Die hormonell bedingten Veränderungen der Schleimhäute im Mund machen diese auch empfindlicher für Entzündungen. Besonders oft betroffen ist hier das Zahnfleisch. Eine gute Möglichkeit für eine Schutzschicht im Mund zu sorgen, ist das Ölziehen, das ursprünglich vermutlich aus der russischen Naturheilkunde stammt. Man nimmt dazu morgens nach dem Aufstehen vor dem Zähneputzen einen Esslöffel guten Pflanzenöls in den Mund und zieht es ein paar Minuten lang immer wieder durch die Zähne, kaut darauf herum und bewegt das Öl ständig im Mund herum. Danach das Öl komplett ausspucken, nicht schlucken, und die Zähne putzen. Die Grundidee beim Ölziehen ist die Bindung von Schadstoffen wie Bakterien im Mund. Regelmässig durchgeführt wirkt diese „Behandlung" zusätzlich aber auch pflegend auf die Schleimhäute. Es macht sie deutlich widerstandsfähiger. So kann ihrem dünner und trockener werden in den Wechseljahren effektiv entgegengewirkt werden.

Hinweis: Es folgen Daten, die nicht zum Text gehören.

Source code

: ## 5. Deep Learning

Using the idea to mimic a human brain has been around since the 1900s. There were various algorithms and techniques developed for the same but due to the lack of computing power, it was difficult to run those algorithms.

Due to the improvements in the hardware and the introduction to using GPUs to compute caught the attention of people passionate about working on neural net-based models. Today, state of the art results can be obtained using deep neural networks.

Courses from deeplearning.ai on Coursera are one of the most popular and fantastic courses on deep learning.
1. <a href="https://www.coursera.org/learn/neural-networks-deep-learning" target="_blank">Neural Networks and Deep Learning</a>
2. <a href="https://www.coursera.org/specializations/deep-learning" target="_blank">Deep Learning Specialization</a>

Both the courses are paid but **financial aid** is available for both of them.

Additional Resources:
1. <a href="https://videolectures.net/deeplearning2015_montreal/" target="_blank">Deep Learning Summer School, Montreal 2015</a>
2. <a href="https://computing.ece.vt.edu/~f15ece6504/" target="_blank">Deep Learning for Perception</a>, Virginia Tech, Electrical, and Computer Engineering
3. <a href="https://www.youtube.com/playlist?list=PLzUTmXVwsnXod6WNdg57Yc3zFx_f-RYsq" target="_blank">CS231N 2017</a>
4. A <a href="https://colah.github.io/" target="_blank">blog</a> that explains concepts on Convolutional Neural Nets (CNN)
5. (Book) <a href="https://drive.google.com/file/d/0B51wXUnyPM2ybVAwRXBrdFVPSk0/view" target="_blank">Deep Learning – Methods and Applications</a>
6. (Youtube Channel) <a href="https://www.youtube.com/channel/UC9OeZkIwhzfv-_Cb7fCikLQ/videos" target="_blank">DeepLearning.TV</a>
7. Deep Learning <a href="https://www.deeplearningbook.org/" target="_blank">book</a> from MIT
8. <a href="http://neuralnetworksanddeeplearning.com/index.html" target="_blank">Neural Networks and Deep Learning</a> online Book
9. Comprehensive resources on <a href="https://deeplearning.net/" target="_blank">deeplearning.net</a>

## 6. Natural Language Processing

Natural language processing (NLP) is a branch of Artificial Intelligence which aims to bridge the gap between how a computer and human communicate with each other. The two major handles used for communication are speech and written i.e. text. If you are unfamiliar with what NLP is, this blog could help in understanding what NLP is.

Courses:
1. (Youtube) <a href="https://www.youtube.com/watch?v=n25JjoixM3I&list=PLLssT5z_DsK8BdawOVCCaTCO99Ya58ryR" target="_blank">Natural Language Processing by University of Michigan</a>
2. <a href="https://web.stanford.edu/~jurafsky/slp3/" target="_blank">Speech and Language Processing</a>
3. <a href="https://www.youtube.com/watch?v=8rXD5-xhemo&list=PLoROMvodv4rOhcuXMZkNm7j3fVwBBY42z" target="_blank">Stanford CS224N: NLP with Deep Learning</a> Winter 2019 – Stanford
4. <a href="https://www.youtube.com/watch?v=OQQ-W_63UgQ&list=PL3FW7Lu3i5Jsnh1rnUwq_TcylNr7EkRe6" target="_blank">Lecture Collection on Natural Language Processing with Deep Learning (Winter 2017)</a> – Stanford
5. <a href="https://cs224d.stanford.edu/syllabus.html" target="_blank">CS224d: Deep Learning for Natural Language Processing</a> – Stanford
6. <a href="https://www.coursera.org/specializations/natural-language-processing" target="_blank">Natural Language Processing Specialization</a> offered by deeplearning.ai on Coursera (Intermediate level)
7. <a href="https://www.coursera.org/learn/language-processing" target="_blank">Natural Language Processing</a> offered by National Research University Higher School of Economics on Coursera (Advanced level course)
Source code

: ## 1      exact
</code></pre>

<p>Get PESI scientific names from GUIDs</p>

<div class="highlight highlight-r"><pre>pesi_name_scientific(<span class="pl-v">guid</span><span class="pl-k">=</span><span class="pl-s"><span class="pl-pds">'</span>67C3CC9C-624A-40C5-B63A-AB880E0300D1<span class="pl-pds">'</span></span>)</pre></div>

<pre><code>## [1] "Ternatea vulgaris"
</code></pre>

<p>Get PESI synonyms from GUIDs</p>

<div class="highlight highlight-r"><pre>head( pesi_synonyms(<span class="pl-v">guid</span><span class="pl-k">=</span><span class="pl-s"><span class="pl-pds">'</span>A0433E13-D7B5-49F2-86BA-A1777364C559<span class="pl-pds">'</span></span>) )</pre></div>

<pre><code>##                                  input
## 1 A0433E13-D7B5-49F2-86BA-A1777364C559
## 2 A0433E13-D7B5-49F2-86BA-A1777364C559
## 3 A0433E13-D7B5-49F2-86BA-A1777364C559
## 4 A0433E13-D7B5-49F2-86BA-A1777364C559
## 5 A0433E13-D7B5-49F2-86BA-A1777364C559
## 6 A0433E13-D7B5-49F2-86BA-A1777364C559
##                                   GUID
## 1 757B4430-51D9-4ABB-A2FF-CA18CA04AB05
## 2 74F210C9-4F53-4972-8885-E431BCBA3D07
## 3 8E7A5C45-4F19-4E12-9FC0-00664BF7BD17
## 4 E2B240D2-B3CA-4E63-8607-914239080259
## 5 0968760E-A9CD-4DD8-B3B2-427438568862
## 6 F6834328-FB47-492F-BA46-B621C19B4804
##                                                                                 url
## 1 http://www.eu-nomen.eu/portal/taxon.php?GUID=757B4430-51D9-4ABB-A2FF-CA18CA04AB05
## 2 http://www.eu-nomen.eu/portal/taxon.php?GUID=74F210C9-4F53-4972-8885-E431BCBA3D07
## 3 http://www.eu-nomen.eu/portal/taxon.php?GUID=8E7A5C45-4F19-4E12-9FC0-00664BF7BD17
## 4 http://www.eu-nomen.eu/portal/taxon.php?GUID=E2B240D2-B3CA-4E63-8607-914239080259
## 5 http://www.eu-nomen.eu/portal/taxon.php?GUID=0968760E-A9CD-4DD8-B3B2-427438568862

Tatsächlich sind es aber nicht nur die Hormone, die in den Wechseljahren für Veränderungen sorgen. So sind die Riechzellen in der Nase einem Alterungsprozess unterworfen. Es ist deshalb ganz normal, dass man mit steigendem Alter nach und nach etwas schlechter riecht. Und das sorgt wieder dafür, dass sich auch der Geschmack leicht verändern kann. Dazu kommt, dass auch die Geschmacksknospen auf der Zunge mit dem Alter abnehmen. Diese Veränderungen sind allerdings individuell sehr unterschiedlich. Manche Menschen merken davon nichts oder fast nichts. Andere spüren schon mit 50 Jahren, dass sie schlechter riechen und schmecken als früher. Solche Änderungen in der Sinneswahrnehmung kann durch Erkrankungen oder Medikamente verstärkt oder überhaupt erst hervorgerufen werden. Bekannt sind beispielsweise der Riechverlust nach einer Grippe oder Covid-Erkrankung sowie die Geschmacksveränderungen bei der Einnahme von manchen Antidepressiva. Auch Menschen, die Zahnprothesen tragen, stellen oft fest, dass sich ihr Geschmacksempfinden verändert. Komplett aufhalten kann man die Alterung der Sinneszellen natürlich nicht. Aber hinausschieben! Regelmässige Bewegung bewirkt eine gute Durchblutung des ganzen Körpers, auch der Schleimhäute, auf denen die Sinneszellen sitzen. Dadurch werden diese auch besser mit Nährstoffen und Sauerstoff versorgt. Das erhöht ihre „Lebensdauer" deutlich. Der zweite Punkt ist der Verzicht auf Genussmittel wie Zigaretten und hochprozentige alkoholische Getränke, denn sie greifen die Geschmacksknospen auf der Zunge an und können sie auch schädigen.